If one had to summarize an ML project into 3 steps, what would they be?
Preparation, Training, Deployment.
What is the Big Picture step in ML project preparation?
It involves understanding the real-world problem, defining the mechanism, and identifying the learning problem.
What is emphasized in the Big Picture step of ML?
The goal is not to build a model, but to understand and define the real-world problem.
What does problem classification mean in the Big Picture step?
It is identifying whether the problem is classification, regression, supervised, etc.
Why is measurement important in the Big Picture step?
Because it determines how outcomes are quantified and learned.
What are the 4 typical issues in the Get Data step?
- Nonrepresentative data, 2. Poor-quality data, 3. Irrelevant features, 4. Overfitting/Underfitting.
What can be done to address poor-quality data?
Remove outliers, fill in missing values (imputation), or remove features/instances.

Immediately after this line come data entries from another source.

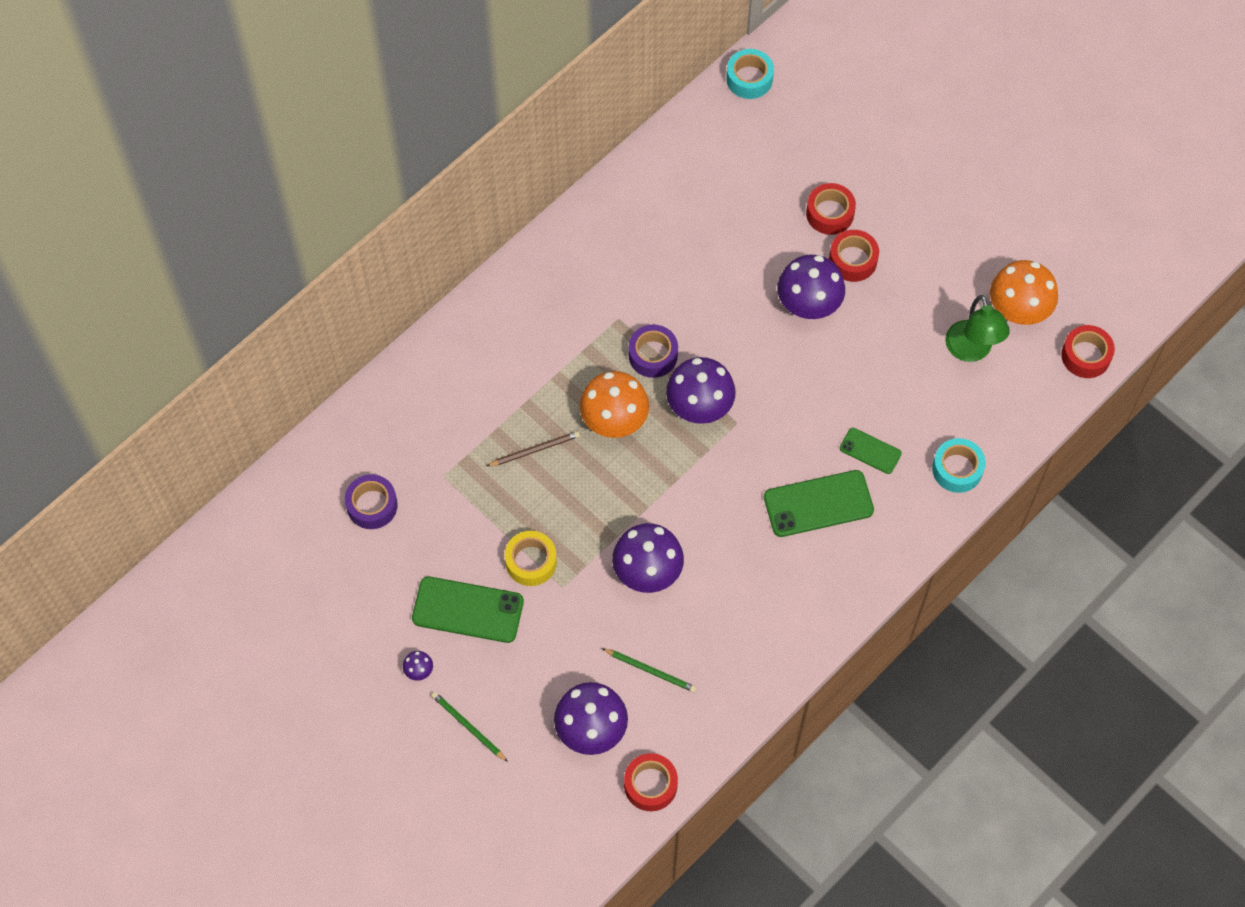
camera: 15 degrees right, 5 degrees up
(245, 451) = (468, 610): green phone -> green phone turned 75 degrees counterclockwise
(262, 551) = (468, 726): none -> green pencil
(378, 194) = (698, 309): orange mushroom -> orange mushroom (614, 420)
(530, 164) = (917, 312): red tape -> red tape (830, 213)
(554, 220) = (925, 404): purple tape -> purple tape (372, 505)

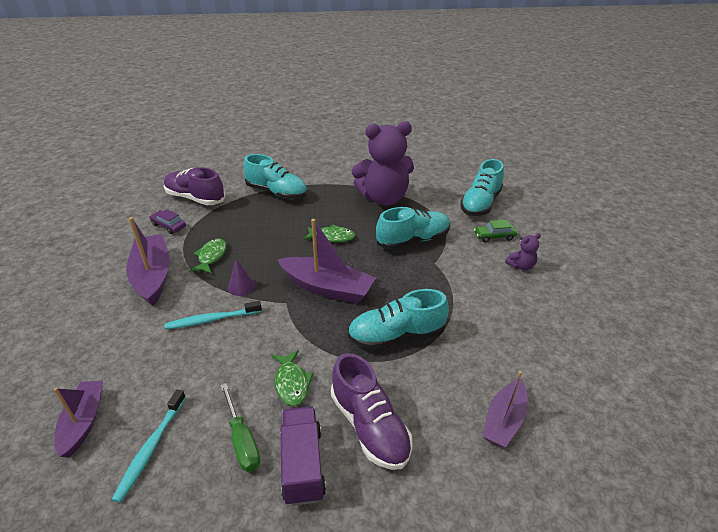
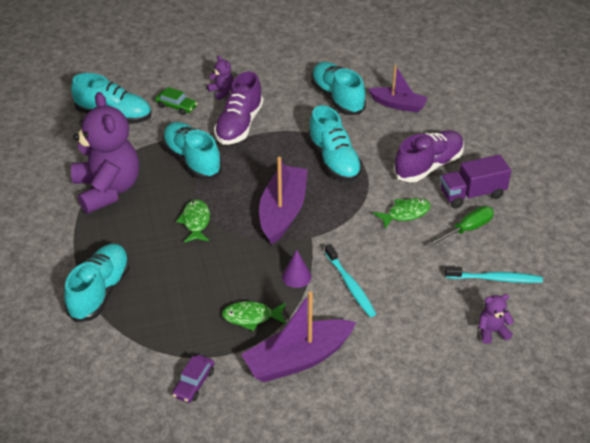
camera: 100 degrees left, 5 degrees up
(83, 422) = (492, 331): purple boat -> purple teddy bear
(195, 198) = (121, 377): purple shoe -> purple shoe (239, 125)
(494, 236) = (176, 106): green car -> green car turned 45 degrees counterclockwise
(515, 357) = (337, 98): none -> turquoise shoe

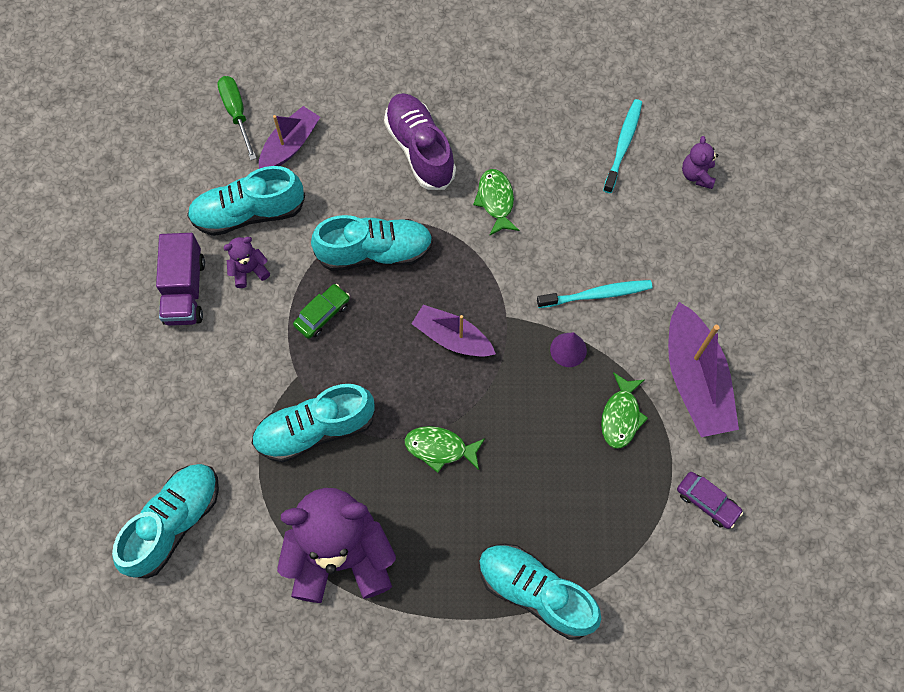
camera: 75 degrees left, 25 degrees up
(176, 106) = (187, 429): green car -> green car (322, 314)
(222, 91) = (176, 359): purple teddy bear -> purple teddy bear (249, 270)
(239, 125) = (261, 352): purple shoe -> none
(283, 212) = (452, 338): purple boat -> purple boat, size x0.64
(467, 229) = (540, 146): green screwdriver -> green screwdriver (237, 114)
(472, 194) = (483, 120): purple truck -> purple truck (185, 290)

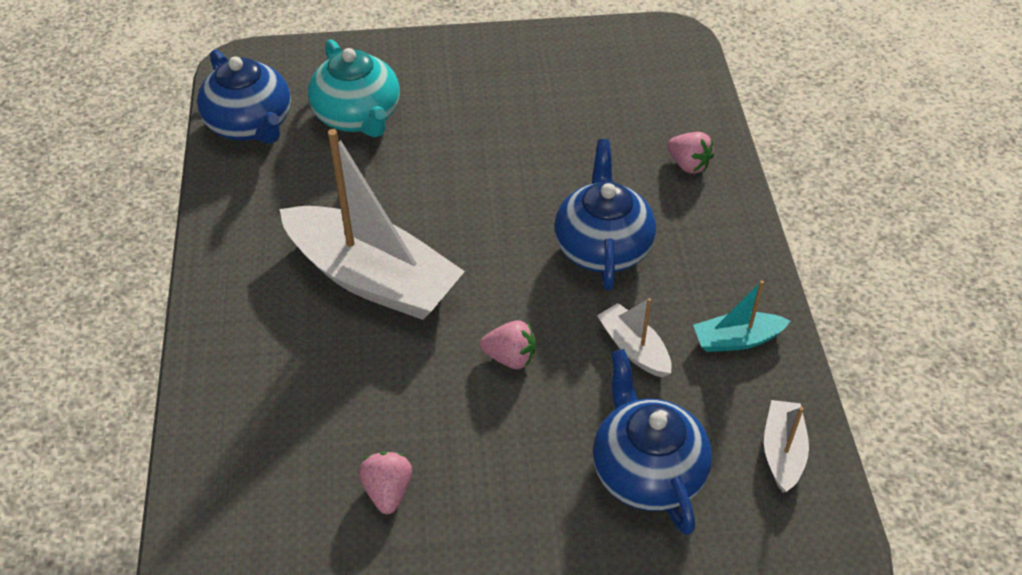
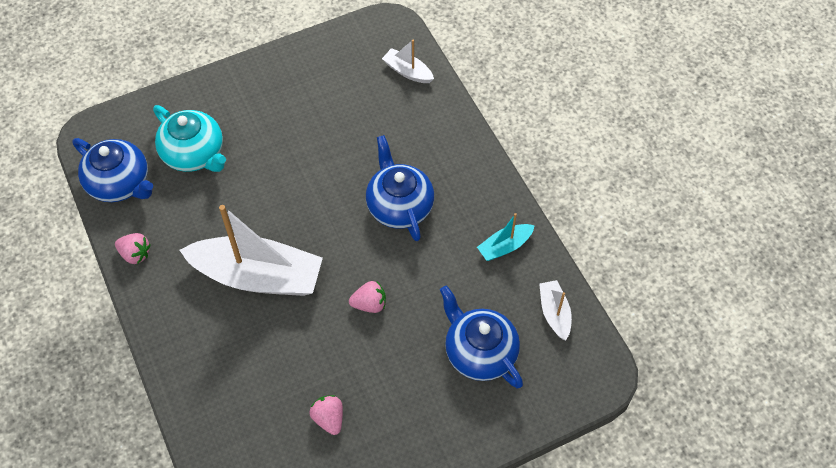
camera: 20 degrees left, 10 degrees up
(634, 348) = (444, 273): white boat -> white boat (407, 71)
(688, 164) = (433, 126): pink strawberry -> pink strawberry (135, 254)

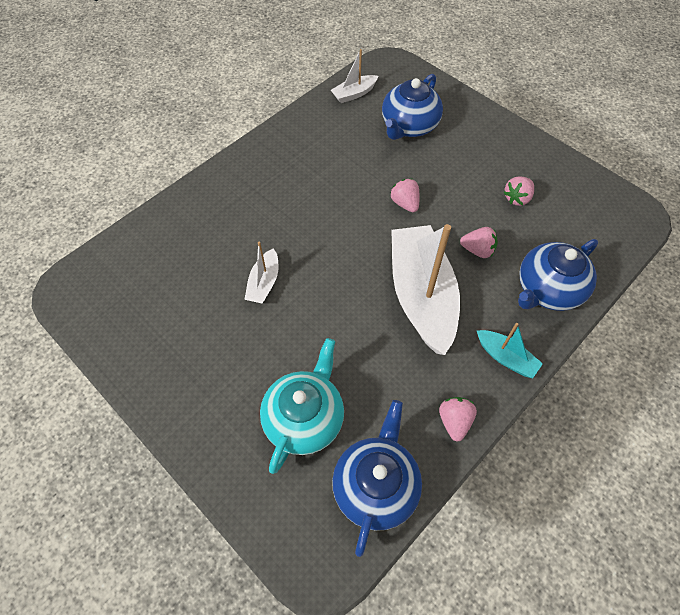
camera: 110 degrees left, 0 degrees up
(283, 347) = (477, 250): none -> pink strawberry
(399, 206) = (298, 212): blue teapot -> blue teapot (547, 290)
(407, 71) = (133, 252): white boat -> white boat (264, 283)
(504, 246) = (308, 133): turquoise boat -> turquoise boat (505, 357)

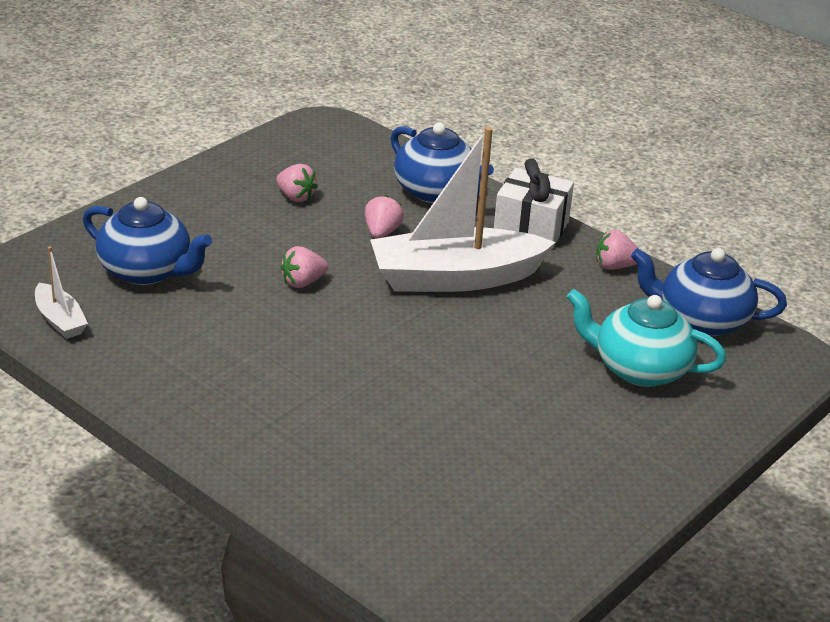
camera: 95 degrees left, 25 degrees down
(264, 283) = (450, 406): white boat -> none
(505, 357) = (531, 228): turquoise boat -> white gift

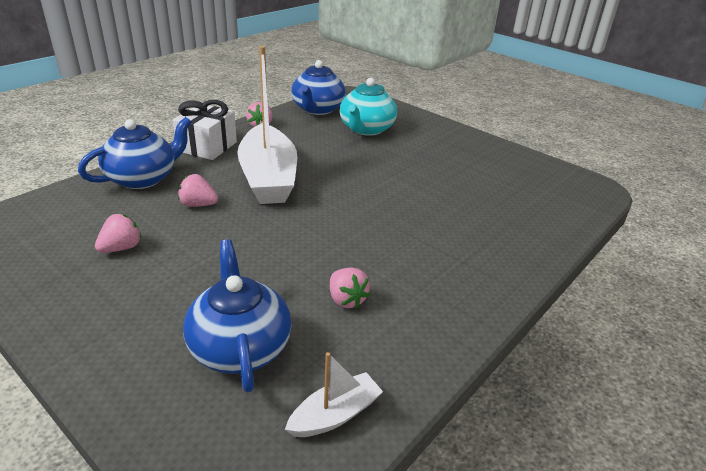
camera: 90 degrees left, 0 degrees up
(147, 271) = (240, 346): blue teapot -> blue teapot turned 45 degrees counterclockwise
(303, 282) = (269, 244): pink strawberry -> pink strawberry (346, 299)

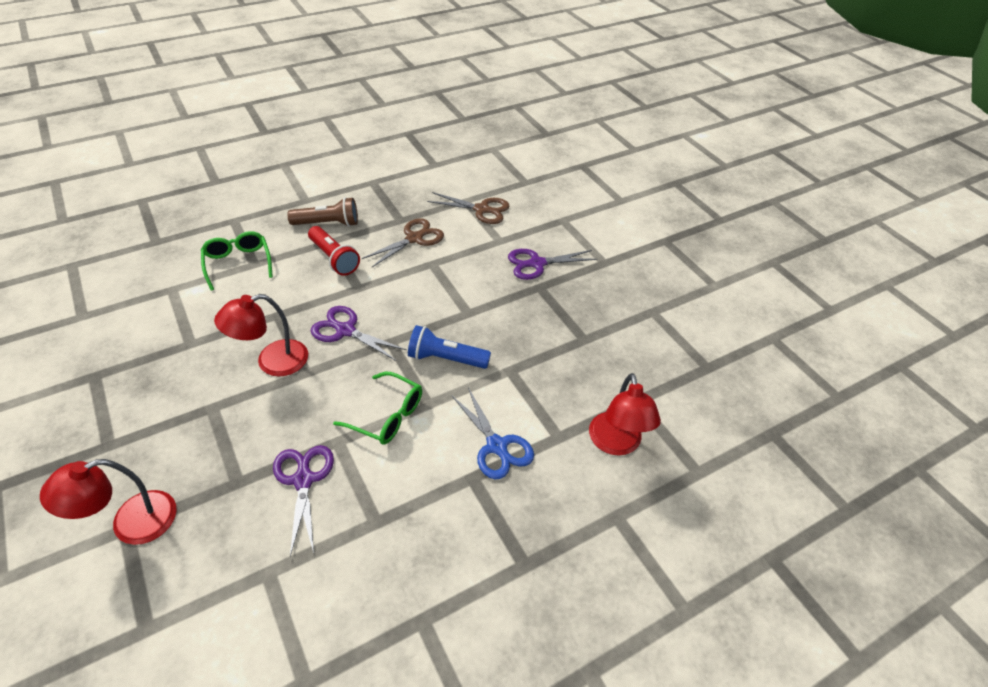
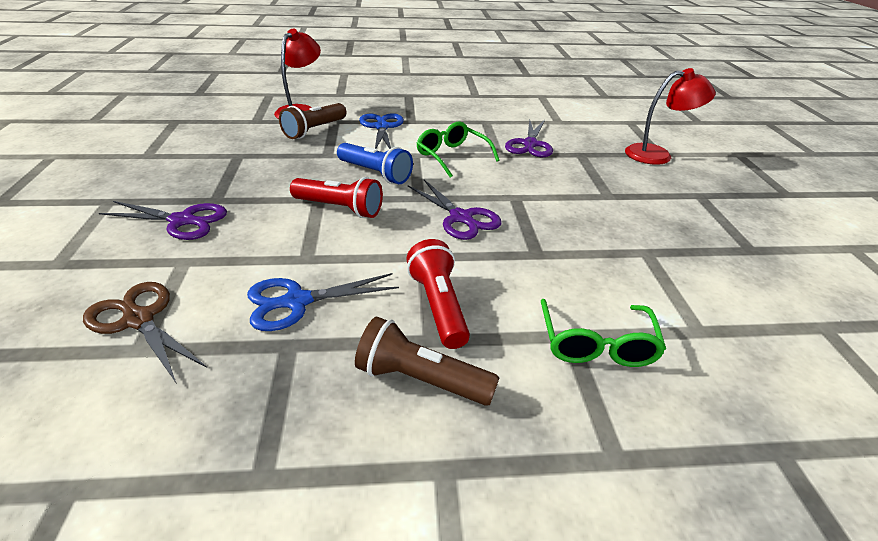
camera: 155 degrees left, 10 degrees down
(272, 362) = (548, 212): red lamp -> none
(414, 238) = (297, 301): brown scissors -> blue scissors
(444, 308) = (340, 208): none -> red flashlight
(561, 407) = (314, 130): none -> brown flashlight

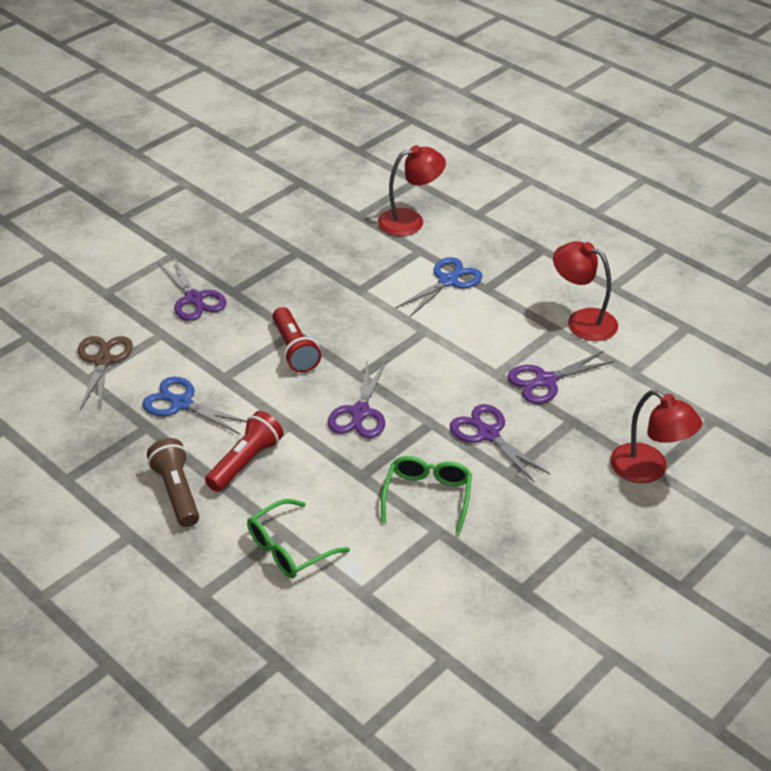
camera: 50 degrees right, 5 degrees up
(314, 130) = (387, 254): brown flashlight -> none
(375, 174) = (365, 332): blue flashlight -> none
(452, 156) = (452, 351): green glasses -> green glasses (427, 497)
(491, 113) = (582, 321): none -> red lamp
(557, 184) = (488, 434): none -> purple scissors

Which 3 steps make up the ML pipeline?
Prepare data, Train model, Fine-tune model.
Which 3 steps make up the preparation part of an ML project?
Big picture, Get data, Discover/visualize.
What does deployment mean in ML?
Making the model available for use, and monitoring its performance.
Which 2 steps make up the deployment phase?
Present solution and Maintain system.
What is a pipeline in ML?
A sequence of automated steps that includes preprocessing, training, and evaluation.
What is standardization?
Scaling data so that it has zero mean and unit variance.
What is normalization?
Scaling data to fit within a specific range, usually [0,1].
What is a problem with normalization?
It is sensitive to outliers.
What is an alternative to normalization that is robust to outliers?
Robust scaling.
What is robust scaling?
A method that uses interquartile range to scale features, reducing sensitivity to outliers.
What is categorical feature encoding?
Transforming categorical variables into numerical format for ML models.
What is one-hot encoding?
Encoding categorical variables as binary vectors with a single high bit.
What is imputation?
The process of filling in missing values based on known data.
What are types of imputation algorithms?
Mean/median imputation and kNN imputation.
What is oversampling/undersampling?
Techniques to handle imbalanced data by adjusting the class distributions.
What are SMOTE and ADASYN?
Oversampling techniques that generate synthetic data points between existing minority samples.